> _ASSIGNED TASK_
Every line of the records that holds the word "lines" should be copied.

- - - - -

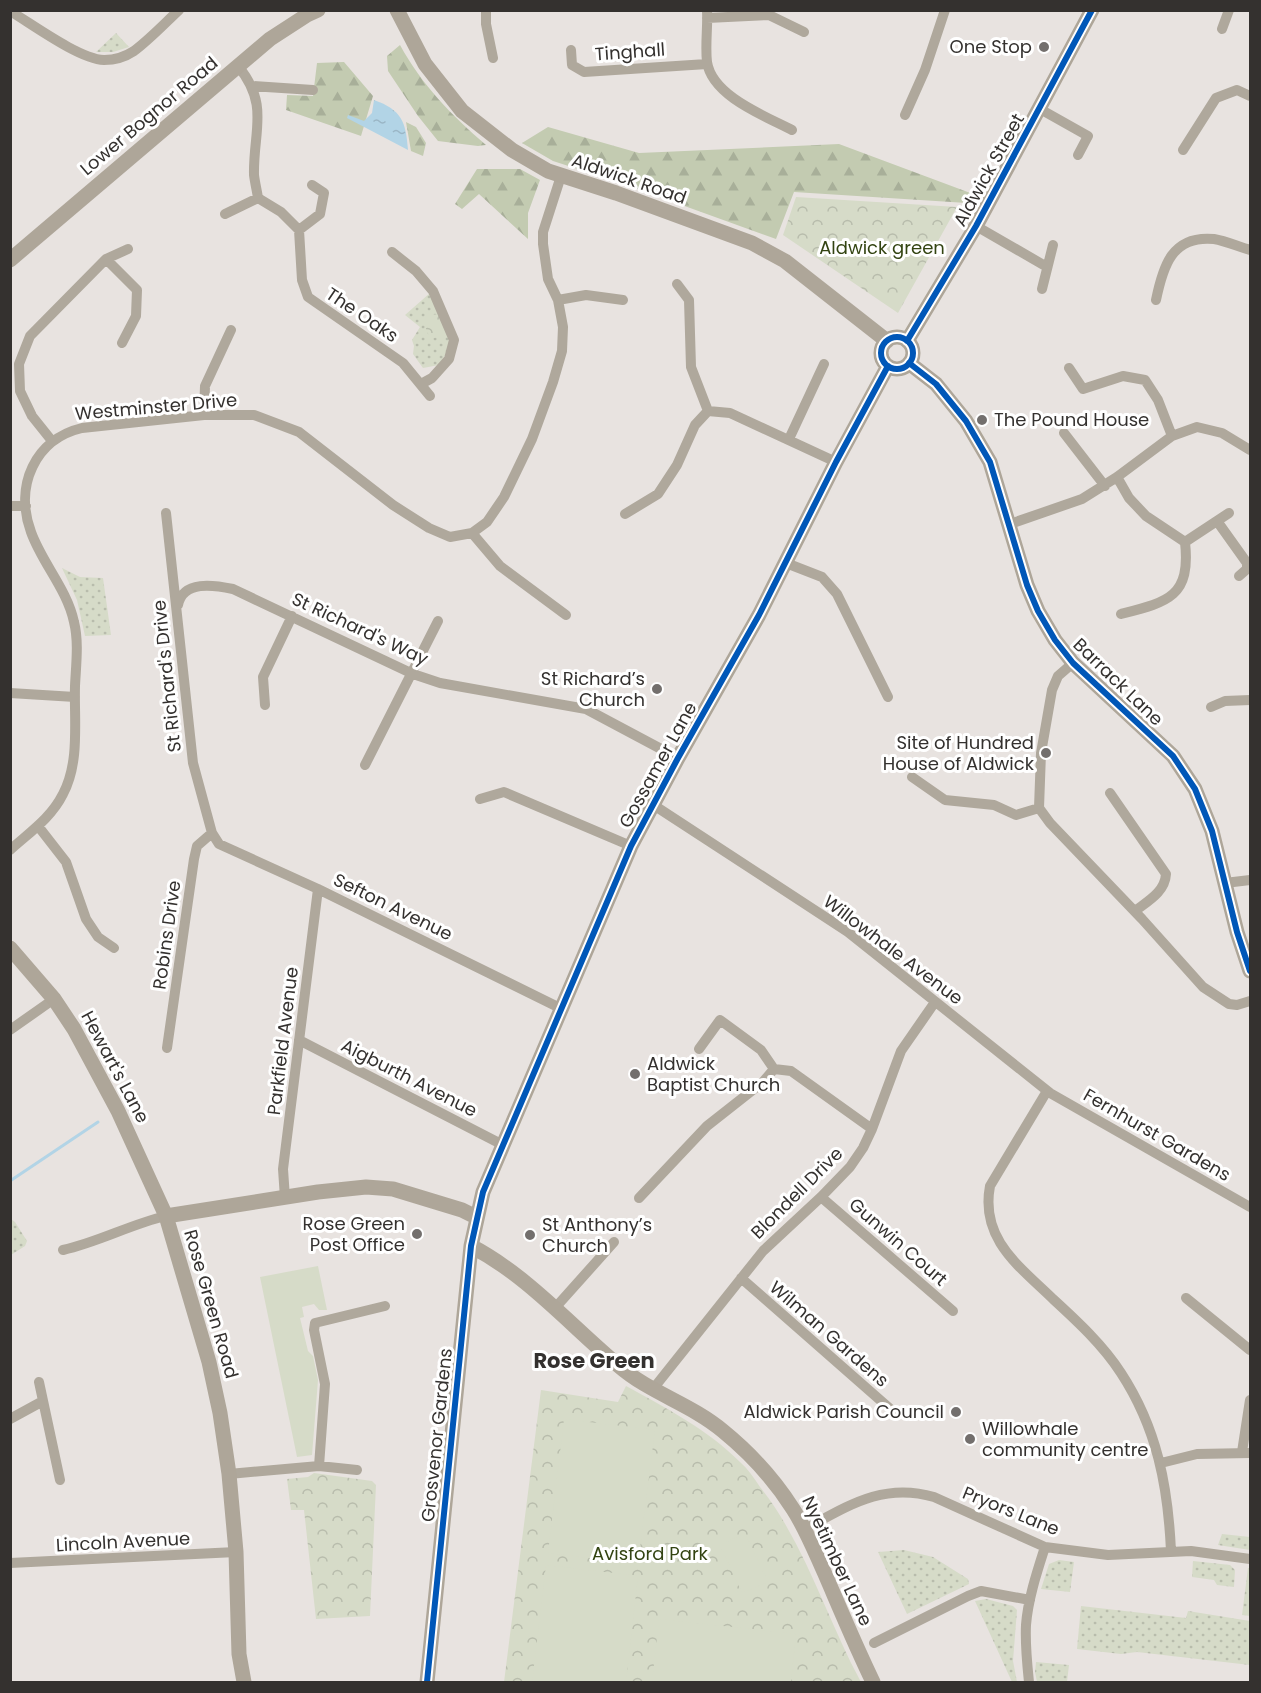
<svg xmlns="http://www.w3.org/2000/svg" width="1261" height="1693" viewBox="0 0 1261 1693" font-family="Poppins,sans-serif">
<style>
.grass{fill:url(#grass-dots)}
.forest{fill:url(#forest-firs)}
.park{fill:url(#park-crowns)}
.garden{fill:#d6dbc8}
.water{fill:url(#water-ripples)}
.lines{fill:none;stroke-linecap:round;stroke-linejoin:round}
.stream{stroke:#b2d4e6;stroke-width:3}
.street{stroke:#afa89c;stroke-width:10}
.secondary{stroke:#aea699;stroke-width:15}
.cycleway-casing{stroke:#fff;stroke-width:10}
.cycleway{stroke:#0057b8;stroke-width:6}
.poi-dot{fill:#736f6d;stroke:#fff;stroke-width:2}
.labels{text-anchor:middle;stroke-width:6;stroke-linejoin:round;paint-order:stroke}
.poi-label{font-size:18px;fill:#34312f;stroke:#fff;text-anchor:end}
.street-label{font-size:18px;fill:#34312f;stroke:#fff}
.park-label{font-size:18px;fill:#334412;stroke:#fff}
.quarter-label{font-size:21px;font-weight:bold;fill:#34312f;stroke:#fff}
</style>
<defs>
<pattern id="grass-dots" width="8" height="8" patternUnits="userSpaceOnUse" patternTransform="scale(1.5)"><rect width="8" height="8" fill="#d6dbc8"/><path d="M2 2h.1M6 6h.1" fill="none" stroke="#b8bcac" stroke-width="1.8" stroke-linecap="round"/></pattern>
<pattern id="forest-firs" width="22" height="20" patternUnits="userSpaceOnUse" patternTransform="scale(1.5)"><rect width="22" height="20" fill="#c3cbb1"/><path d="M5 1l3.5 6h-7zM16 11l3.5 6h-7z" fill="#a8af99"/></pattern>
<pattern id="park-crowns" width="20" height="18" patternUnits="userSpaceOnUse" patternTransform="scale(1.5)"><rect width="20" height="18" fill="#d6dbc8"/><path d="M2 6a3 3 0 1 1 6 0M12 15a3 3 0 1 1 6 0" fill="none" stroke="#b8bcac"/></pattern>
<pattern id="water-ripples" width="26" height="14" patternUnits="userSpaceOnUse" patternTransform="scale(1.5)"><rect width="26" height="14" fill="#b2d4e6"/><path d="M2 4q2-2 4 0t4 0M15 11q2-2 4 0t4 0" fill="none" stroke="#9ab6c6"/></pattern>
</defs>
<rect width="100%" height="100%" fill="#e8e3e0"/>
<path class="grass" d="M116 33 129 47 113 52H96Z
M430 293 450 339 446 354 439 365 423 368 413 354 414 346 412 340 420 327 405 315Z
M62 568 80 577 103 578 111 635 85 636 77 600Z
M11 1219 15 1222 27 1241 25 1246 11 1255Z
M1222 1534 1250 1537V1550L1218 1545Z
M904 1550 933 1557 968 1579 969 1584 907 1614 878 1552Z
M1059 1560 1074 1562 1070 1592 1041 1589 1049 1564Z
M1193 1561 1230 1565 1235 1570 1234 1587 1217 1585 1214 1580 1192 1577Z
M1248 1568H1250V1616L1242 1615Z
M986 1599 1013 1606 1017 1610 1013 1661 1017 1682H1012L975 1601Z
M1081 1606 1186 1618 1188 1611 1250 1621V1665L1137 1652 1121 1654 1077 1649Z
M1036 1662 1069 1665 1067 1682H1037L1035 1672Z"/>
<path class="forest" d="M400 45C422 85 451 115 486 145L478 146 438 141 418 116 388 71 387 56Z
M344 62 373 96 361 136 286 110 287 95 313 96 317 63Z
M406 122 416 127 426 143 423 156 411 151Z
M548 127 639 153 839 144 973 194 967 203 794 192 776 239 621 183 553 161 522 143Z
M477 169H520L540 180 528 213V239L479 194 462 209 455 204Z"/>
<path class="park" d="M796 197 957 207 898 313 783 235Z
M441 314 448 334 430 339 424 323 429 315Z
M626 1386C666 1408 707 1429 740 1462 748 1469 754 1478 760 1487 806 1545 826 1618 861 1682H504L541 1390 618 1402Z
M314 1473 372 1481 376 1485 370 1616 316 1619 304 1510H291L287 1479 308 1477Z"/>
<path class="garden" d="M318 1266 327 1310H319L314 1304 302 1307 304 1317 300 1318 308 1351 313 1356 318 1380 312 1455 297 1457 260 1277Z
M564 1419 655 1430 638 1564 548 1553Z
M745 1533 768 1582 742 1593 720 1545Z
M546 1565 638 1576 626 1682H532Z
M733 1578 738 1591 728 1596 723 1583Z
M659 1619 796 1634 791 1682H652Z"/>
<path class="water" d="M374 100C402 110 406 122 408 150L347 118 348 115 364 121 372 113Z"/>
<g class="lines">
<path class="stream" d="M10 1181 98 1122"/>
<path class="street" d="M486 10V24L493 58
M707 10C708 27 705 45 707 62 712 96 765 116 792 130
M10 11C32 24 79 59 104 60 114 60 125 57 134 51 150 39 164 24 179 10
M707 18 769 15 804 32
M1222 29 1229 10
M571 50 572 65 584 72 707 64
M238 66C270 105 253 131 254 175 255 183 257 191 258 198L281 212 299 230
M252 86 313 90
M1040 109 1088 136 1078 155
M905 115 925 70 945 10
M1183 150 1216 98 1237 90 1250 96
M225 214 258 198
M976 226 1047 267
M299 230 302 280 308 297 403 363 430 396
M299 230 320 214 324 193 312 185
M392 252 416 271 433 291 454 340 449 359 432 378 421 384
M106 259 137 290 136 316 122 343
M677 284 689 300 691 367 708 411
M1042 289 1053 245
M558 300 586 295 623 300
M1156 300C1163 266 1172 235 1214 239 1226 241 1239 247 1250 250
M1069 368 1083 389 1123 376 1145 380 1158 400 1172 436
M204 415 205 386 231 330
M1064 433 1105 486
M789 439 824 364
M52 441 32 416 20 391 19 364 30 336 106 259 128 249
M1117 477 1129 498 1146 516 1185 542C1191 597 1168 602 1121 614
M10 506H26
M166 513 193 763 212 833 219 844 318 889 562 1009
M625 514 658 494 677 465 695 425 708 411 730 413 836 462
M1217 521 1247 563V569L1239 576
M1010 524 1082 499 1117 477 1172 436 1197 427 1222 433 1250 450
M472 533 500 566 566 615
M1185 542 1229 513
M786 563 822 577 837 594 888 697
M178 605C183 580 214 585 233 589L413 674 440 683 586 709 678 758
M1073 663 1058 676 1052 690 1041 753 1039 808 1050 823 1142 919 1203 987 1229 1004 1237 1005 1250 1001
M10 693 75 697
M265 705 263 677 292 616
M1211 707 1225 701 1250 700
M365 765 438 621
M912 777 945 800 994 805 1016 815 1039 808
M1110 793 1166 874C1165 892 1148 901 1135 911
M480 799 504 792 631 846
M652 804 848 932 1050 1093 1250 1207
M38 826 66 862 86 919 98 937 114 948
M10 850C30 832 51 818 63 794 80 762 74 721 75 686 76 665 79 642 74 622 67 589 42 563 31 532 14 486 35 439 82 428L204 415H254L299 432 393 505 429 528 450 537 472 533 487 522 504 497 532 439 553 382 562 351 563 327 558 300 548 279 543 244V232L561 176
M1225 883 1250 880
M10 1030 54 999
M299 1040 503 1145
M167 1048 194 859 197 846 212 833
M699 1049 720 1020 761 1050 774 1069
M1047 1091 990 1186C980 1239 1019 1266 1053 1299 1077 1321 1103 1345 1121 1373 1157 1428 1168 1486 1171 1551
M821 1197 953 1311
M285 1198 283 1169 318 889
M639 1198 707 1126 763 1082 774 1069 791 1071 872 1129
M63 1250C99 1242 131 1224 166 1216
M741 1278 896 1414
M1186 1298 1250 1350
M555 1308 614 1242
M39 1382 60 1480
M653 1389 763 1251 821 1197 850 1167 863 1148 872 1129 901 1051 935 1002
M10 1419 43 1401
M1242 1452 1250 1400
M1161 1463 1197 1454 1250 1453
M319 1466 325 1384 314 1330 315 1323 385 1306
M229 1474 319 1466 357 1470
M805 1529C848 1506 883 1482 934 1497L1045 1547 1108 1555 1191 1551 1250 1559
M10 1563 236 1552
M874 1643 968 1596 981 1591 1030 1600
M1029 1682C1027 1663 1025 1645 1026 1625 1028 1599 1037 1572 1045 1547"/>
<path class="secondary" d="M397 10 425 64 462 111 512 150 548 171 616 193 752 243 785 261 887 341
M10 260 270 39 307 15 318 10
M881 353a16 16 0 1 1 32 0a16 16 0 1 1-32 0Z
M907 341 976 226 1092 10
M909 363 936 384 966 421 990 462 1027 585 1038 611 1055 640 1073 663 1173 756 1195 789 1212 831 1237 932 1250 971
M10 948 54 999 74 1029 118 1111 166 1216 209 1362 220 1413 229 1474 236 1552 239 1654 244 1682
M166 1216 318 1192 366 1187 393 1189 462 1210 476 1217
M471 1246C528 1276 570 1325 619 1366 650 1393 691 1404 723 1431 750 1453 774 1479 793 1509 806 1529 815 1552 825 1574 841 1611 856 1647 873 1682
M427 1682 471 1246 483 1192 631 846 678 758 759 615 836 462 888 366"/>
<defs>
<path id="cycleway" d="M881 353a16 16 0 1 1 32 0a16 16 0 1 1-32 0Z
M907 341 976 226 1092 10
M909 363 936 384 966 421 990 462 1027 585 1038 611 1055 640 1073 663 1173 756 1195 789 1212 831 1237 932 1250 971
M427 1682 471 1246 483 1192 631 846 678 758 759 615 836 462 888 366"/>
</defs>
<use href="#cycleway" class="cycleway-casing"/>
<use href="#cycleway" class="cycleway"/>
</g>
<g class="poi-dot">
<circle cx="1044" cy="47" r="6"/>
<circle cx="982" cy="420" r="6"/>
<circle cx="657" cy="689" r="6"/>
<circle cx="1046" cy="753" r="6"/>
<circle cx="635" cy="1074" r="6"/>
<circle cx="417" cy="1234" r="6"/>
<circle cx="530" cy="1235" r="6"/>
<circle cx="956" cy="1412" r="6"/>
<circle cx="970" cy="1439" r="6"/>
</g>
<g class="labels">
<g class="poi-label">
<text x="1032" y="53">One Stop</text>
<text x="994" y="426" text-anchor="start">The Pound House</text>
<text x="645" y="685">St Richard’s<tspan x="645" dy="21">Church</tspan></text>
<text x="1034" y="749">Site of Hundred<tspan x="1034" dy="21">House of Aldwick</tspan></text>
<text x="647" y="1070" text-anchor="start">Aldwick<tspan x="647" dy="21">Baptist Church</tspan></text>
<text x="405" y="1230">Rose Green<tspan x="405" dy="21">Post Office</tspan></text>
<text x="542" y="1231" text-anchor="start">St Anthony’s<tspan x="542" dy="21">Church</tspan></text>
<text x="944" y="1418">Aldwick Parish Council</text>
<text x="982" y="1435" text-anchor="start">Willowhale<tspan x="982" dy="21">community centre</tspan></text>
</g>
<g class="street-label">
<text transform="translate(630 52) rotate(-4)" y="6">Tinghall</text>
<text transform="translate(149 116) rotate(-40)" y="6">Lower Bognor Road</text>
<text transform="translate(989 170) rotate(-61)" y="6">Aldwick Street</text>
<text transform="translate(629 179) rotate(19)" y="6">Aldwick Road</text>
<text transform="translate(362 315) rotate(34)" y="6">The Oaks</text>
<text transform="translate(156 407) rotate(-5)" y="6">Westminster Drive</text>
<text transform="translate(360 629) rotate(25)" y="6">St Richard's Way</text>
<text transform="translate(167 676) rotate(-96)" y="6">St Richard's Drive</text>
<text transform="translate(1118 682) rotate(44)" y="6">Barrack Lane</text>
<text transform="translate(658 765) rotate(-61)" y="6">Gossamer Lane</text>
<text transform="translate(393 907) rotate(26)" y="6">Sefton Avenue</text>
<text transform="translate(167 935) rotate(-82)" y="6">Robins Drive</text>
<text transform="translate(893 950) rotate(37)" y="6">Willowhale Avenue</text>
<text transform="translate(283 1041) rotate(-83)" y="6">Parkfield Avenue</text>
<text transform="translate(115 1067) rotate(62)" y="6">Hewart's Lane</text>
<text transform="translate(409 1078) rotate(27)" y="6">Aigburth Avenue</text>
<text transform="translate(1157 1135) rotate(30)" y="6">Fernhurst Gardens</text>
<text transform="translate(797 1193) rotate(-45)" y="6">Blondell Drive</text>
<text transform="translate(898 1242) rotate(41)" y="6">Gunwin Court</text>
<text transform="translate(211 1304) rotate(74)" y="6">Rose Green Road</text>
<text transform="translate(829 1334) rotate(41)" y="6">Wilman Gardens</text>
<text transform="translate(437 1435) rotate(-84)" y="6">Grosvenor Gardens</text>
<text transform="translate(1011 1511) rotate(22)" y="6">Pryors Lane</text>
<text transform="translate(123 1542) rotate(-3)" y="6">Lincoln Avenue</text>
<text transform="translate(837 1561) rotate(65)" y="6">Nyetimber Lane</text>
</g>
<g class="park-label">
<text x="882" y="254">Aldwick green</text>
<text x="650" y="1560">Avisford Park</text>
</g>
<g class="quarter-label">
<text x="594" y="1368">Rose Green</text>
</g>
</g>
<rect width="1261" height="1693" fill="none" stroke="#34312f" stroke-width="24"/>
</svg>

- - - - -

> _RESPONSE TO THE EXERCISE_
.lines{fill:none;stroke-linecap:round;stroke-linejoin:round}
<g class="lines">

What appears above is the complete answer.